* Problem statement
Return every line of the records below word for word, omitting the pictures.

* Chart-based quiz items
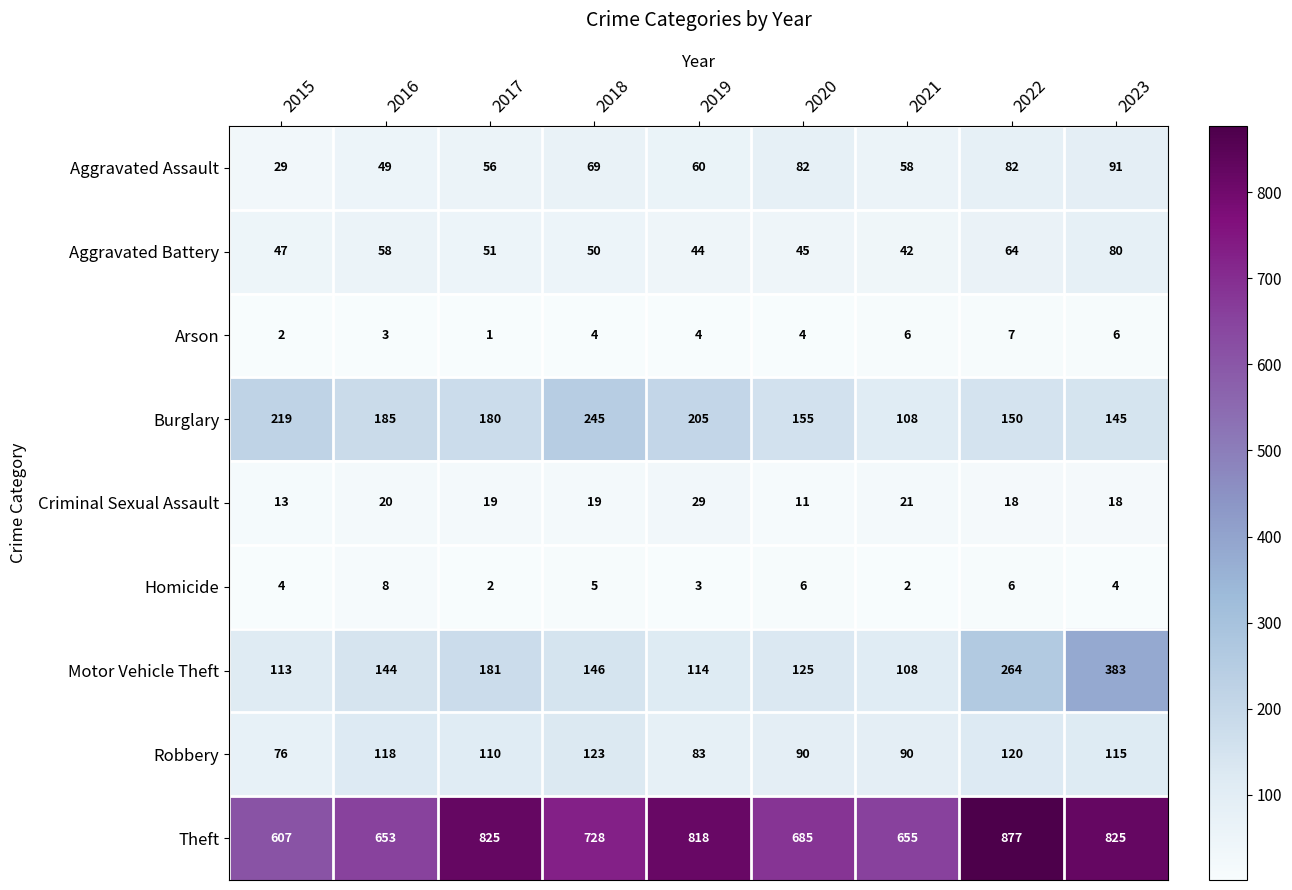

Which label corresponds to the largest value in the chart?

2022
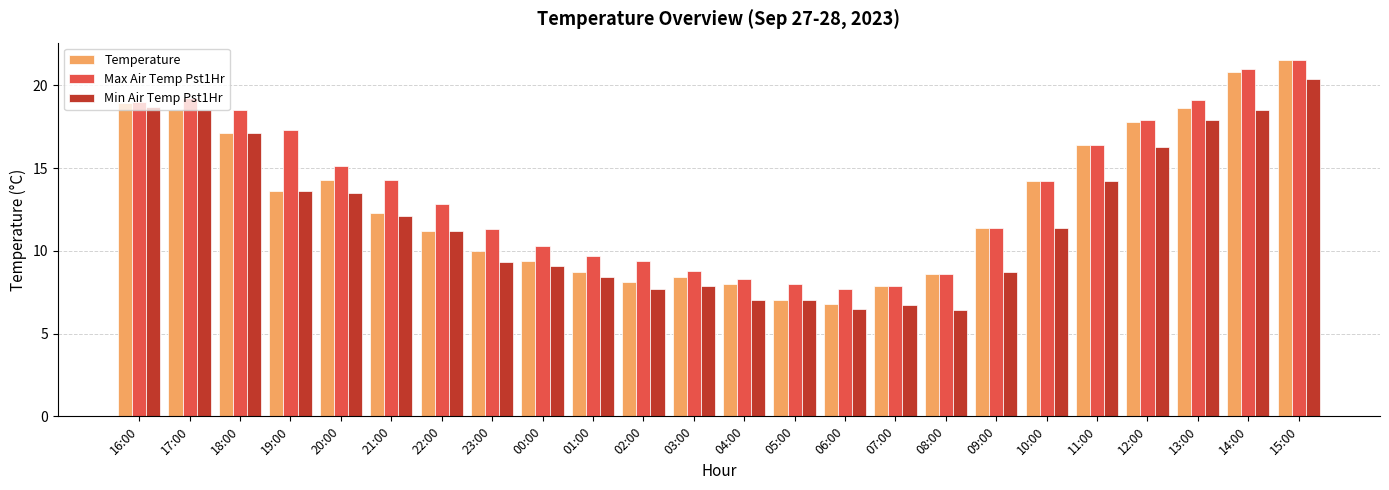

What is the difference between the second highest and minimum values in the Temperature series?

14.0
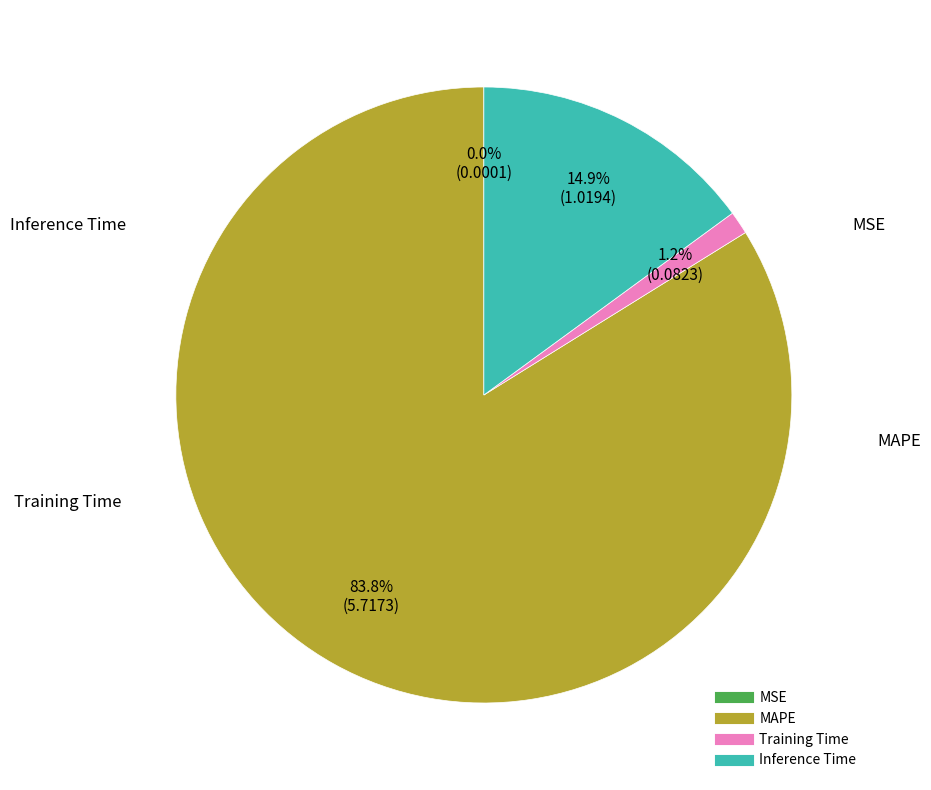

Which category has the biggest portion of the pie?

MAPE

* Finished exercise
Which label corresponds to the largest value in the chart?

2022

What is the difference between the second highest and minimum values in the Temperature series?

14.0

Which category has the biggest portion of the pie?

MAPE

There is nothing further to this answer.